More data showed that study participants reported improvements in how they felt day to day. For instance, the data showed that those who took 125 mg of NMNH daily showed a 14% improvement in energy levels, a 34% improvement at 250 mg doses, and a 35% improvement at 500 mg doses. Additionally, participants reported a 13% increase in emotional well-being at the 125 mg dose, a 26% improvement in emotional well-being at the 250 mg dose, and a 31% improvement at the 500 mg dose. Thus, NMNH improved parameters related to how participants felt day to day.

These results were obtained through the administration of the SF-36 to participants following taking NMNH for 90 days. The SF-36 is a short-form health survey that uses questions to assess dimensions of quality of life and mental health status. Moreover, the SF-36 is a standard, validated tool used widely in clinical research.

The two subscales of the SF-36 that registered significant findings after taking NMNH were energy levels as well as emotional well-being. For comparison, the SF-36 has been applied in a human trial where participants took NMN, and NMN conferred significantly improved scores for some parameters of the SF-36 questionnaire. However, the interpretation of the SF-36 scores for the NMNH human trial for comparison is tricky, because the results were reported as percentages. Normally, SF-36 scores are not reported as percentages but rather, absolute point changes on a zero to 100 point scale with clear comparisons showing differences between groups. As such, the way the SF-36 scores were reported in the NMNH human trial makes judging the clinical magnitude of NMNH’s effects on energy levels and emotional well-being very difficult.

Based on the incompleteness and obscurity of the SF-36 data reported from the NMNH human trial, the correct interpretation of the data is that the participants reported feeling better, more energetic, and with better emotional well-being. However, the size and robustness of this effect remain uncertain, and whether NMNH improves SF-36 scores better than NMN remains virtually impossible to assess.

The summary also reported a reduction in biological age of five years. Biological age is a measurement of age that reflects the body’s physiological condition and cellular health, indicating how well the body functions and ages, rather than the number of years one has lived.

The means that researchers used to calculate biological age were not disclosed in the report Morgan obtained. Biological age is not an agreed-upon scientific metric, and without knowing what method researchers used to calculate biological age, there is little that can be drawn from the biological age data associated with taking NMNH.

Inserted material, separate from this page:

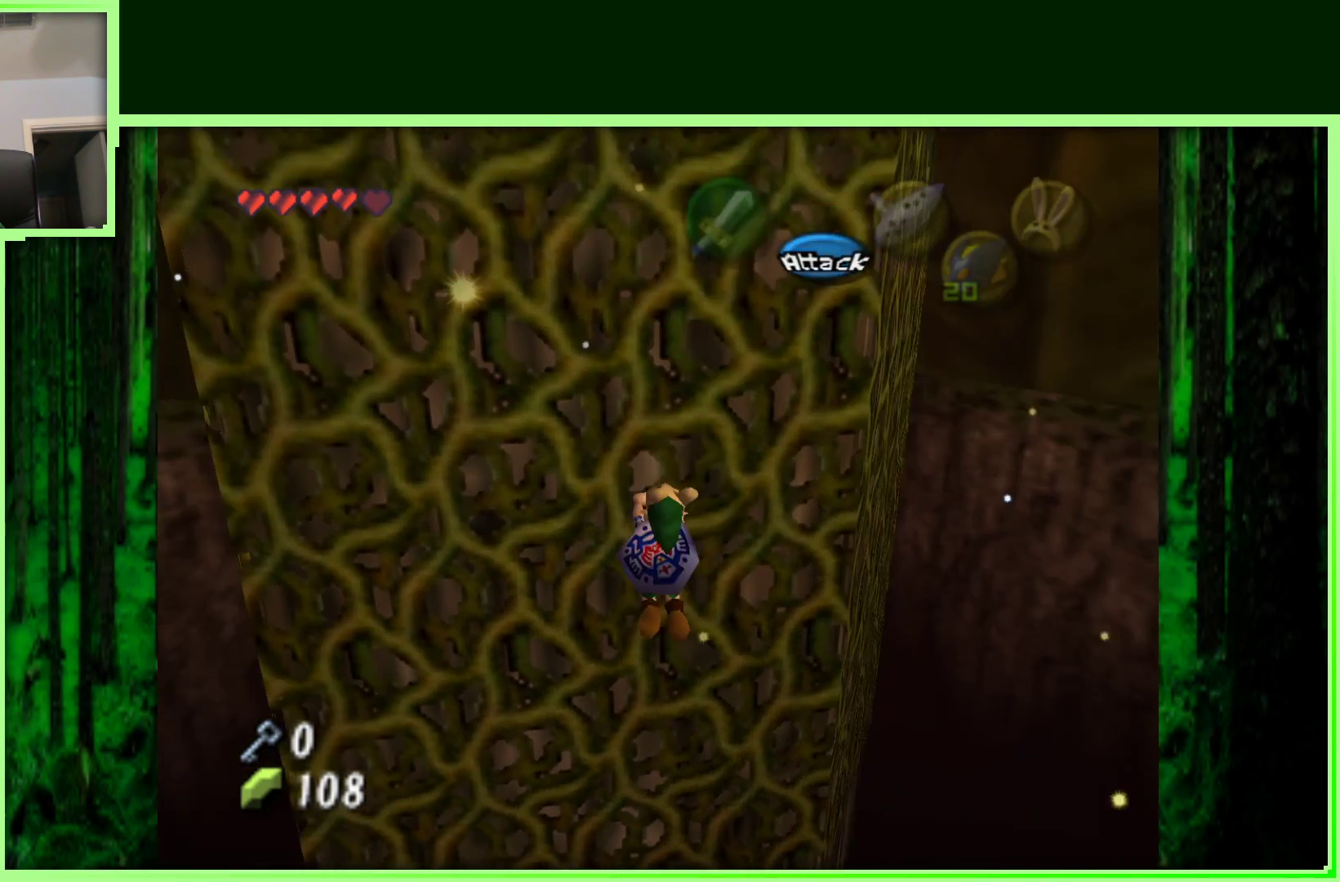
{"buttons": [], "left_stick": "right", "events": [[150, "left_stick", "right"]]}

Importantly, safety data regarding NMNH are reassuring. Over 90 days, taking NMNH was not associated with any significant changes in liver markers, kidney markers, lipids, or urine analysis markers. This suggests that NMNH is well-tolerated over the short term in healthy adults; however, the NMNH human trial was a small study for a short, 90-day duration, so researchers cannot rule out adverse effects from taking NMNH over longer durations.

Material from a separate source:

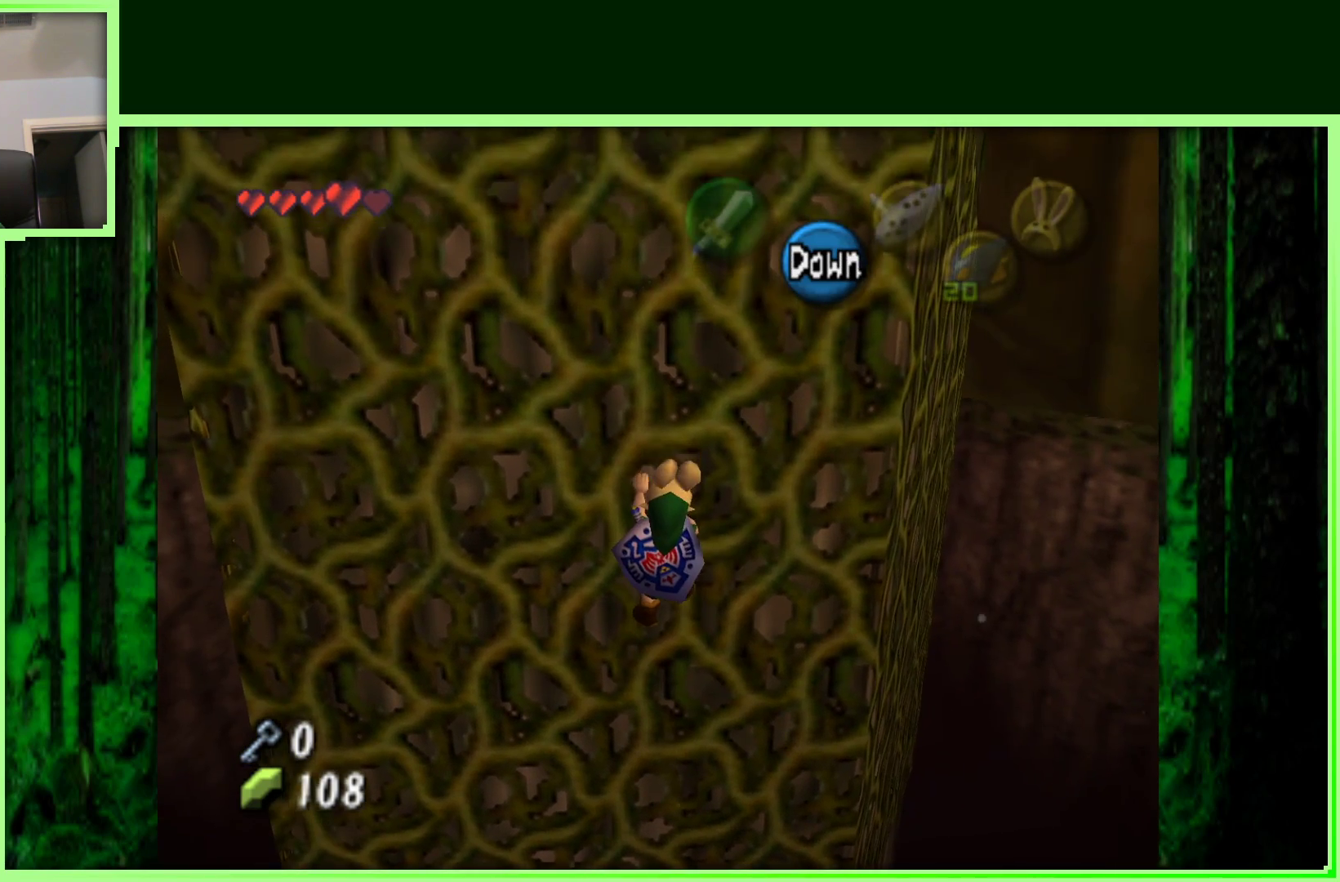
{"buttons": [], "left_stick": "right", "events": []}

The Interesting NMNH Early Human Data Needs Replication

Collectively, the data from the first NMNH human trial suggest that NMNH appears to raise NAD+ in humans significantly, is well-tolerated over 90 days, and participants who took NMNH report improvements in subjective energy and mood. At the same time, the results are still unpublished, reported only by the sponsor company, and they lack key details needed to judge clinical significance.

The NMNH human trial data could be considered interesting, though, since it is so far the only NMNH human trial that has been completed. Also, the company that sponsored the study may have a conflict of interest, since it sells NMNH, but if the company publishes the results with raw data in a peer-reviewed journal, other research groups can run similar studies to find whether these data are reproducible to help verify their accuracy.